Christensen explains in The Innovator's Dilemma that as companies grow, they abandon opportunities that aren't large enough to relative to their size. A million-dollar opportunity that would make or break a small business becomes too small to occupy a top executive's attention.
Wal-Mart and Target started out by catering to shoppers who want inexpensive goods, but now that the companies have grown and the market is saturated, revenue growth must come from elsewhere. Dozens of news stories discuss how Target and Wal-Mart now pursue a more fashionable — and profitable — upscale market far from their original roots: the companies introduced lines of fashionable clothing for women, with Target succeeding and Wal-Mart struggling.
The very success of Wal-Mart and Target will drive them out of their original business segment. The companies successfully disaggregated and then conquered a particular market, the value-oriented shopper; now the value-oriented shopper can no longer sustain the companies' revenue targets. Wal-Mart and Target have started to move on, and unless they can somehow maintain their hold on the value-oriented shopper — a task that's possible in the short term but probably impossible in the long term for such large corporations — a new ecological niche will soon appear.

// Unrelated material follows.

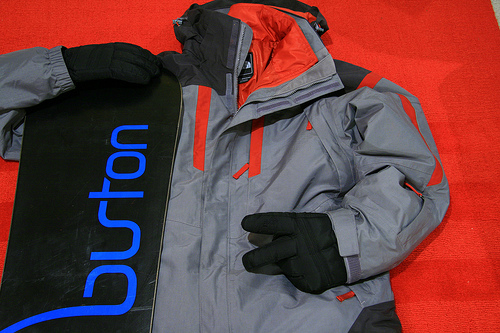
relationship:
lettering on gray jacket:
[0, 124, 150, 331] [1, 1, 450, 331]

Who will replace Wal-Mart? Who will replace Target? I suspect that it will be a Hispanic-owned corporation that expands from its niche of serving value-oriented shoppers in immigrant communities and reaches a wider urban market. In Chicago, I've notice the emergence of several larger Hispanic-oriented, value-shopper malls; I would not be surprised if one of them displaces Wal-Mart and Target from their current niches a decade from now.